Records from a collection:
==*==
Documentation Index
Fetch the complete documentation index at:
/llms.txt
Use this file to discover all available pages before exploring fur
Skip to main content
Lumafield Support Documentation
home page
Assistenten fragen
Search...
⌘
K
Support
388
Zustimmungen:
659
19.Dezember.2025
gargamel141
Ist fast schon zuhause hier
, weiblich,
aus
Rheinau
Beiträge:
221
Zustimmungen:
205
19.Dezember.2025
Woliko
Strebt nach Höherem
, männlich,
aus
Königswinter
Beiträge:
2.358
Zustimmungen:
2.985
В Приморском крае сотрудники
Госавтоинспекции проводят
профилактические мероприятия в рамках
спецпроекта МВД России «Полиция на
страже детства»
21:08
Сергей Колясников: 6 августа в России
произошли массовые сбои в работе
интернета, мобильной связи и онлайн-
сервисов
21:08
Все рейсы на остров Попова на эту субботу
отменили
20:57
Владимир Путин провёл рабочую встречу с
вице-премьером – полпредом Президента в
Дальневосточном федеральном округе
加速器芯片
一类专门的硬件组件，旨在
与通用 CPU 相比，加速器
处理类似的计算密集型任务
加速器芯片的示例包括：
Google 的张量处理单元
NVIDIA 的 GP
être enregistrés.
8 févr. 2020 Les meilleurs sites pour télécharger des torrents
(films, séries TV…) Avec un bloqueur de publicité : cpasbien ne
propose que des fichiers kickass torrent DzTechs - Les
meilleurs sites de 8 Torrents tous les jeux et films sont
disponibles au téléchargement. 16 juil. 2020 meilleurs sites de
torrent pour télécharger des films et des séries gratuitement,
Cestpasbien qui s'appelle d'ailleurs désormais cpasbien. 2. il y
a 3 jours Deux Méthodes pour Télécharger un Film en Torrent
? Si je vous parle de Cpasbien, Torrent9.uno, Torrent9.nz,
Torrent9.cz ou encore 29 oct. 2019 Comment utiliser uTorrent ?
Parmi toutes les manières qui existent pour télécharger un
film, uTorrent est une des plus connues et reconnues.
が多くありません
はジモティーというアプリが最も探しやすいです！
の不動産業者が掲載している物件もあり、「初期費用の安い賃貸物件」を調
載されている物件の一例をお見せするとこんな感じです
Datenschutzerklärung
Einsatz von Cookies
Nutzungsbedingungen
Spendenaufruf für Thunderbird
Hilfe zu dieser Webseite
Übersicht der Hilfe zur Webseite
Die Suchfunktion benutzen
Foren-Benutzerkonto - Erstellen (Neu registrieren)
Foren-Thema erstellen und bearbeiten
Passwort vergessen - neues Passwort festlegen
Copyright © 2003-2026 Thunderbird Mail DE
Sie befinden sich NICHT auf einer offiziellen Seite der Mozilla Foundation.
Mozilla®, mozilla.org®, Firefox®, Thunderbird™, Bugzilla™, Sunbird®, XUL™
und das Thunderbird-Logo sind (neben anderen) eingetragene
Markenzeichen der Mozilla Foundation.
==*==
| TO-DO ITEM |
Turn the lines from the start of the entries through the line with "Сергей Колясников: 6 августа в России" into a Markdown table with the columns Row and Line, one numbered row per line and no blank lines.

| WRITTEN SOLUTION |
| Row | Line |
|---|---|
| 1 | Documentation Index |
| 2 | Fetch the complete documentation index at: |
| 3 | /llms.txt |
| 4 | Use this file to discover all available pages before exploring fur |
| 5 | Skip to main content |
| 6 | Lumafield Support Documentation |
| 7 | home page |
| 8 | Assistenten fragen |
| 9 | Search... |
| 10 | ⌘ |
| 11 | K |
| 12 | Support |
| 13 | 388 |
| 14 | Zustimmungen: |
| 15 | 659 |
| 16 | 19.Dezember.2025 |
| 17 | gargamel141 |
| 18 | Ist fast schon zuhause hier |
| 19 | , weiblich, |
| 20 | aus |
| 21 | Rheinau |
| 22 | Beiträge: |
| 23 | 221 |
| 24 | Zustimmungen: |
| 25 | 205 |
| 26 | 19.Dezember.2025 |
| 27 | Woliko |
| 28 | Strebt nach Höherem |
| 29 | , männlich, |
| 30 | aus |
| 31 | Königswinter |
| 32 | Beiträge: |
| 33 | 2.358 |
| 34 | Zustimmungen: |
| 35 | 2.985 |
| 36 | В Приморском крае сотрудники |
| 37 | Госавтоинспекции проводят |
| 38 | профилактические мероприятия в рамках |
| 39 | спецпроекта МВД России «Полиция на |
| 40 | страже детства» |
| 41 | 21:08 |
| 42 | Сергей Колясников: 6 августа в России |